▶ _QUOTED PASSAGE_
The question thus narrows down into the issue: Is woollen carpet kati--which is admittedly unspun fibre-"used in weaving" within the contemplation of these notifications ? Again, "weaving" has not been defined in these notifications or the other statutory provisions. We have therefore to fall back upon its ordinary dictionary meaning. In that sense, 'weaving' implies the process of forming thread into fabric by interlacing. "The most important method by which wool products are produced is weaving, the interlacing at right angles of two or more systems of threads. Variations are almost limitless but all are derived from three basic weaves, plain, satin and twill. Hundreds of yarns, wound on large spool or beam form the warp. Each yarn is drawn through the eye of a heddle or wire mounted on a harness frame. The alternate raising and lowering of the frames, each with its hundreds of heddles controlling the warp yarns, forms the shed, t he space through which the weft or filling yarn is carried by the shuttle, a long streamlined box holding a bobbin of yarn in its hollowed centre. Each trip of the shuttle is called a pick. After each pick the harness frames shift position in accordance with the predetermined pattern, producing a new shed or different combination of raised and lowered warp yarns. The filling yarn are beaten down with a weaver's read to make a tighter weave". (Encyclopaedia Brittanica Vol. 23, p. 342, 197 1 Edn.)Thus "weaving" is the process of combining warp and weft components (respectively lengthwise and cross-wise) to make a woven structure. The threads that lie lengthwise are called the warp. The other threads which are combined with the warp and lie width wise, are called the "weft", also known as "woof". An individual thread from the warp of indefinite length, is called an end; each individual length of weft from one edge to the other is called a pick. Consecutive picks are usually consecutive lengths of one piece of weft yarn that is repeatedly folded back on itself. In all methods of weaving before a length of weft is inserted in the warp, the warp is separated, over a short length extending from the cloth already formed, into two sheds. The process is called shedding. The sequence of primary operations in one weaving cycle is thus shedding, picking and beating in. (Encyclopaedia Brittanica Vol. 23, p. 342).

▶ _AVAILABLE DATA_
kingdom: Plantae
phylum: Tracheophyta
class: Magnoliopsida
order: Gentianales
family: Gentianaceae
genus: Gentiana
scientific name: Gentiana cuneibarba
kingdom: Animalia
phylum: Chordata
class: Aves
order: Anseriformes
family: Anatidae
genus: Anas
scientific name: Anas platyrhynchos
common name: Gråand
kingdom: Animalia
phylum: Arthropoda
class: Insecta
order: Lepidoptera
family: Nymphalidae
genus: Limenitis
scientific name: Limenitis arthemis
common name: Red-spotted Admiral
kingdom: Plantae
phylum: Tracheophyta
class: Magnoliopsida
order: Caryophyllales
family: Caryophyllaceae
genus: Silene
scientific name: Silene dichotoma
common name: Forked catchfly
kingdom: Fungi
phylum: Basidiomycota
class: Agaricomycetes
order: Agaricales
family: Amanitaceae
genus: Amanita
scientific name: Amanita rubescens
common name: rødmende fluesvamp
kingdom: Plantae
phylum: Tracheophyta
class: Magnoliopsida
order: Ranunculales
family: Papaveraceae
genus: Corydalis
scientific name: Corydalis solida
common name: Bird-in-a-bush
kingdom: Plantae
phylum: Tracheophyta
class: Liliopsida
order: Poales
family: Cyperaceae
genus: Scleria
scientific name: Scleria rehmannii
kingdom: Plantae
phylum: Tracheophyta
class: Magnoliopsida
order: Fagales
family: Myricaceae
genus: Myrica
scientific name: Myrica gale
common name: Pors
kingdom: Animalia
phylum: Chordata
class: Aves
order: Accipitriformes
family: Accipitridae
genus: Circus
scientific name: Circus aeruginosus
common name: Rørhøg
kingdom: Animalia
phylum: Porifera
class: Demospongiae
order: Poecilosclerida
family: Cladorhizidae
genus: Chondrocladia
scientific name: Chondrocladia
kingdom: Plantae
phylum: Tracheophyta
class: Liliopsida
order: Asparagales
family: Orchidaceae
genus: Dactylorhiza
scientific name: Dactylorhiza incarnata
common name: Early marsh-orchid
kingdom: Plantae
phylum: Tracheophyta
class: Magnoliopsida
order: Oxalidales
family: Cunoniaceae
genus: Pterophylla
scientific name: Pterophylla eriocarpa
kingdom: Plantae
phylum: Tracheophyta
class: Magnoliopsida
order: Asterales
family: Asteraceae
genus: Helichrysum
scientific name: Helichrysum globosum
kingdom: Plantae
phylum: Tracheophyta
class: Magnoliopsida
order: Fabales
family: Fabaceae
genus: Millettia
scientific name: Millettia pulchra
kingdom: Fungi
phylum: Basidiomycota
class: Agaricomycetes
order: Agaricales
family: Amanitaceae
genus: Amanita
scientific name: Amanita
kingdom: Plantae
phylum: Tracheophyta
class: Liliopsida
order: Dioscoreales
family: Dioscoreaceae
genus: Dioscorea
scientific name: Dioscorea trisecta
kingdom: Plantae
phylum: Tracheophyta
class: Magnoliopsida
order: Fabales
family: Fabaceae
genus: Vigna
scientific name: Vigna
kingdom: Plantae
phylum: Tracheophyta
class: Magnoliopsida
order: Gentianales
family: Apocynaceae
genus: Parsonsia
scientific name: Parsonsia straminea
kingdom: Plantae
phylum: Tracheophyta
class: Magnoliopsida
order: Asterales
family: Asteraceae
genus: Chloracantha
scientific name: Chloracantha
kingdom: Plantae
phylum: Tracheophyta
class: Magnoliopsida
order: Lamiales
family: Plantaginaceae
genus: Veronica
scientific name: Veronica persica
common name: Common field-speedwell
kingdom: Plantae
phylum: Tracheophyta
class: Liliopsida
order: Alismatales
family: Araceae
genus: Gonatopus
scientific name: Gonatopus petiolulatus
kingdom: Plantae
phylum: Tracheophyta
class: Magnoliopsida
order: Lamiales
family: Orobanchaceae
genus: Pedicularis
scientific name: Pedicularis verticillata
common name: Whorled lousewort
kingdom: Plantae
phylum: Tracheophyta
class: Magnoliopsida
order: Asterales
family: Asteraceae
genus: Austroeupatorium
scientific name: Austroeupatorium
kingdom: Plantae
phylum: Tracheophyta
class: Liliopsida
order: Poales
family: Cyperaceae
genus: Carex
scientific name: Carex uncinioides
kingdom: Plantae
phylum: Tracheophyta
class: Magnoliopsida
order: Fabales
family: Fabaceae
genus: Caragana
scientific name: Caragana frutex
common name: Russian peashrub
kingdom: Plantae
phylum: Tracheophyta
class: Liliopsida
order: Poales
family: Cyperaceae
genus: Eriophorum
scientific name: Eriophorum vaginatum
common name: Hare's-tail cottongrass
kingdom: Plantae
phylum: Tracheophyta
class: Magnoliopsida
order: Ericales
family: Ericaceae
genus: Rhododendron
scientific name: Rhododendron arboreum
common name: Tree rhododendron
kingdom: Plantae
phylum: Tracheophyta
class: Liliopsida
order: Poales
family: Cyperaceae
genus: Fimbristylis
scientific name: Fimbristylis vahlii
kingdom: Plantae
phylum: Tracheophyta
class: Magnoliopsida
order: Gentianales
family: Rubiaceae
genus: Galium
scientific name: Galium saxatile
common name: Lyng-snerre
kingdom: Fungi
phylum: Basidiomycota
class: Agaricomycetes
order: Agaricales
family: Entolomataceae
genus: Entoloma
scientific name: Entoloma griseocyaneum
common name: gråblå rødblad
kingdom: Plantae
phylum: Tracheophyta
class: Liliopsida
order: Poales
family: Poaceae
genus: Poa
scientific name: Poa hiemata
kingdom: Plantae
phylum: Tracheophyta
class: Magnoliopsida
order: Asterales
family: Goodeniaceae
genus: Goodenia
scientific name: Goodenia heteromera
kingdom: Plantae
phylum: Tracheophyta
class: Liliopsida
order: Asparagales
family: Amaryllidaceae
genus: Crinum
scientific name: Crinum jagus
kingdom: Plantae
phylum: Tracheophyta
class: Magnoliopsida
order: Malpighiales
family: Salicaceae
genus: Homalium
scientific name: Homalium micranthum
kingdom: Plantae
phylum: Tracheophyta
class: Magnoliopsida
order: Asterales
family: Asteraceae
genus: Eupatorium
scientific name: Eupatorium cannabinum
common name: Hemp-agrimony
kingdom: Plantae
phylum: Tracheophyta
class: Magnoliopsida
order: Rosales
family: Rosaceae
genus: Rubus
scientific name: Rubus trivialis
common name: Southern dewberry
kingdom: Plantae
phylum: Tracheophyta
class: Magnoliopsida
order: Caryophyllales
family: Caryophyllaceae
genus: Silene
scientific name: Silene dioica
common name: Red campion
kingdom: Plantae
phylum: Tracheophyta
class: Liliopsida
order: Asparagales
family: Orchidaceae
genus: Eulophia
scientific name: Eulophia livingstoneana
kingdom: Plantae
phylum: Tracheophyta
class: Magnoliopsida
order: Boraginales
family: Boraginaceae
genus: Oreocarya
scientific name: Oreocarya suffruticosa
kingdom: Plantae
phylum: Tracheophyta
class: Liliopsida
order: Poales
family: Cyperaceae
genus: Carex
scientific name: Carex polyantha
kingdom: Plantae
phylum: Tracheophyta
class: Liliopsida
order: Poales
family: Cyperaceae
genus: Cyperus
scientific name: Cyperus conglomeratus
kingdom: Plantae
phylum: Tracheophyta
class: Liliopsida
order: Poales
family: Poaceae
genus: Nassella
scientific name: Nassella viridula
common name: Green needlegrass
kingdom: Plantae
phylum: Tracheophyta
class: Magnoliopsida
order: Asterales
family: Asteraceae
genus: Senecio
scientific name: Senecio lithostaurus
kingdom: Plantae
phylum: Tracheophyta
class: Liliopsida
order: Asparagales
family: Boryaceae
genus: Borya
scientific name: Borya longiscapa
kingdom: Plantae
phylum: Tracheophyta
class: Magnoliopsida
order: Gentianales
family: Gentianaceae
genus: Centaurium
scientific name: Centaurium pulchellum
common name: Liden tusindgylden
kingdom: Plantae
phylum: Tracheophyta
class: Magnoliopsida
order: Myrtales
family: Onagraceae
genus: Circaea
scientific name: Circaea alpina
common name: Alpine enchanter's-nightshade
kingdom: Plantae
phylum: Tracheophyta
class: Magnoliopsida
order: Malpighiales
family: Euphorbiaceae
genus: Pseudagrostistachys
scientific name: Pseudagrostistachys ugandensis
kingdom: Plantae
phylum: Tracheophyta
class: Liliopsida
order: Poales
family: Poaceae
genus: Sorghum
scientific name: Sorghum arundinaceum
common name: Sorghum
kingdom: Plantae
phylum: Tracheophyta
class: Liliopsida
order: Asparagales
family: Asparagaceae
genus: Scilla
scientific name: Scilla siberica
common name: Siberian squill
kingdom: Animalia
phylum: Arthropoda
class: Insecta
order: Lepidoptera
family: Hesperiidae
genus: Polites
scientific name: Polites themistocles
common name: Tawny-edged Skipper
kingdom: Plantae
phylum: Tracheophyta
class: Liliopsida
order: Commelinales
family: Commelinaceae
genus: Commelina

▶ _REQUIREMENTS_
a: Which three basic weaves does the passage on weaving name?
b: Return, unchanged, the lines of the records starting at the line that contains "scientific name: Polites themistocles" and ending at the last line of the records.
The passage on weaving and the records are unrelated material.

▶ _OUTPUTS IN ORDER_
a: Plain, satin and twill.

b:
scientific name: Polites themistocles
common name: Tawny-edged Skipper
kingdom: Plantae
phylum: Tracheophyta
class: Liliopsida
order: Commelinales
family: Commelinaceae
genus: Commelina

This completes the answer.